Attaché « le 10 février 1632 devant Simon Leroy notaire de la baronnye de Pouancé, Michelle Debediers femme de Jehan Goullay Md & René Alaneau aussy Md à Noeslet, ont nommé led. Goullay leur procureur pour emprunter en leur nom à Angers de telle personne que bon lui semblera 300 L & en constituer rente de 18 L 15 s, obliger Me Pierre Alaneau sergent roial luy en bailler contrelettre & promesse d’indemnité dans 1 an, fait au bourg de Noeslet maison dud. René Alaneau, présents vénérable & discret Me Jullien Alaneau curé de Noeslet & Pierre Gohier Md à Noeslet – Contre-lettre : lequel Goullay a reconu qu’à sa prière et pour luy faire plaisir seulement Me Pierre Alaneau sergent royal demeurant Angers Trinité s’est ce jourd’huy en sa compagnie constitué vendeur solidaire sur tous ses biens vers Me Olivier Hiret sieur du Drul curateur aux personnes et biens des enfants mineurs de defunts Me Michel Hiret et Catherine Fouin 18 L 15 s de rente pour 300 L de principal – Amortissement « Le 22 juin 1640 Me René Hiret sieur de la Grand Hée [mon ascendant, fils des défunts René et Catherine Fouin] avocats et René Pétrineau [époux de Catherine Hiret fille des défunts René et Catherine Fouin] avocats ont reçu dudit Goullay 300 L pour l’amortissement de ladite rente »

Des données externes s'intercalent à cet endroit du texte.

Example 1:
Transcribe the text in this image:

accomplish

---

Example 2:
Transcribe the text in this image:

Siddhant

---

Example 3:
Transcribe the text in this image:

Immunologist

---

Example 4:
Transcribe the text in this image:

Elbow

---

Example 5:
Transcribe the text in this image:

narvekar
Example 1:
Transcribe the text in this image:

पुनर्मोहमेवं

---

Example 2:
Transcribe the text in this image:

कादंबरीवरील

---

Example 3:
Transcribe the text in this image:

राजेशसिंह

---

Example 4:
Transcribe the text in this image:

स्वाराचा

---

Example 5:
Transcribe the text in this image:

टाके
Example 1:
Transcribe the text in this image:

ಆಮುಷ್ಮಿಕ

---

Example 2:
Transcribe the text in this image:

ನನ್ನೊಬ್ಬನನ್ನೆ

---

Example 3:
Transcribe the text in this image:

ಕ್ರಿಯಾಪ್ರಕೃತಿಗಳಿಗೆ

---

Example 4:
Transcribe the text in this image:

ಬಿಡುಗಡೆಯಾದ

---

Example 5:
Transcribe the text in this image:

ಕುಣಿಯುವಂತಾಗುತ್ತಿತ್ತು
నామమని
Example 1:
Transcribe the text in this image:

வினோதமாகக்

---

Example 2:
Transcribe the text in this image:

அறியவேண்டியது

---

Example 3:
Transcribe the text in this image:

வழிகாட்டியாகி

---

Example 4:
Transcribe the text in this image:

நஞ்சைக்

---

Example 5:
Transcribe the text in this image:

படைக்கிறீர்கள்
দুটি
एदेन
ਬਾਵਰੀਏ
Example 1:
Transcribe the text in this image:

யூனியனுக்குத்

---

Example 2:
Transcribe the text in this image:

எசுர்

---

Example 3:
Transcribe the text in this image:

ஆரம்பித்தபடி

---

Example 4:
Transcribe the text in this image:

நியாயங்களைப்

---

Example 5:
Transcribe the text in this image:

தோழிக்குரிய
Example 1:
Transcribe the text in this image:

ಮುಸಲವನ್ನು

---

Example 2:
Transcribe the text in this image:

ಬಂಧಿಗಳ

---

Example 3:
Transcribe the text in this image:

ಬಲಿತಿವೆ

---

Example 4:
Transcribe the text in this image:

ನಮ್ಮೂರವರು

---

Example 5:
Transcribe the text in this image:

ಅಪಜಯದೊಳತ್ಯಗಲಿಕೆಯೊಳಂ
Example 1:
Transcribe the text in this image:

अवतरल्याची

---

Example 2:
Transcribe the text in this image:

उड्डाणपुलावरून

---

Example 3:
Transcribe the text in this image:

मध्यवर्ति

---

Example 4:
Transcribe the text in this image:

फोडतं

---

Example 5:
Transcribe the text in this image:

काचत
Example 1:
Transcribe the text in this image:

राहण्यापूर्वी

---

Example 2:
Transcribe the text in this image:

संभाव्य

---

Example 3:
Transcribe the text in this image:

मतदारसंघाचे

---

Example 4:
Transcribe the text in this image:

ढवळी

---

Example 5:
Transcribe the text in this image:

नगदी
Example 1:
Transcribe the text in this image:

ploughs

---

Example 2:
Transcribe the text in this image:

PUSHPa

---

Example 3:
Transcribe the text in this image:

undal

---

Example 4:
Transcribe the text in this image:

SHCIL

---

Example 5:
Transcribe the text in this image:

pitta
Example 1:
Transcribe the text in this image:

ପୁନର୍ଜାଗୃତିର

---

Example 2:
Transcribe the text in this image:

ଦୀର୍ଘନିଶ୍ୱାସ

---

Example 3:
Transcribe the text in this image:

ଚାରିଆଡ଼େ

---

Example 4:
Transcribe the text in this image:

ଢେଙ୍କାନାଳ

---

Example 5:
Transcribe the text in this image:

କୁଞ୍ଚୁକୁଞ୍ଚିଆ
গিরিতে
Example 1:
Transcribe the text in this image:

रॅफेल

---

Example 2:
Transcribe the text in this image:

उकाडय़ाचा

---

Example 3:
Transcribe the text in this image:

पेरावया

Guy d’Avaugour, seigneur de Neuville, emprunte 200 livres : Angers 1519

et prend pour caution Bertrand de Blavou, car comme dans toutes les obligations, il faut des cautions, si ce n’est qu’ici il n’y a qu’un caution.

Certains auteurs ont prénommé ce Guy d’Avaugour « Guyon », qui est certes le même prénom sous sa forme plus ancienne, et vous allez voir que sa signature, qui porte son prénom, comme celle des nobles, donne bien GUY, donc c’est ainsi qu’il se prénommait lui-même.

Le fief de Neuville (en Grez-Neuville, 49) formait une châtellenie relevant du Lion-d’Angers et appartenait en 1454 à Blanche de la Tour. En est sieur Pierre d’Avaugour, écuyer, 1465 – Guy d’Avaugour 1517 – Guyonne de Villeprouvée, sa veuve, 1527 – Jacques Clerembault vicomte du Grand-Montrevault, mari de Claude d’Avaugour, 1548 … (Célestin Port, Dictionnaire du Maine et Loire, 1876)

Cet acte est aux Archives Départementales du Maine-et-Loire, 5E121  – Voici sa retranscription (voir ci-contre propriété intellectuelle)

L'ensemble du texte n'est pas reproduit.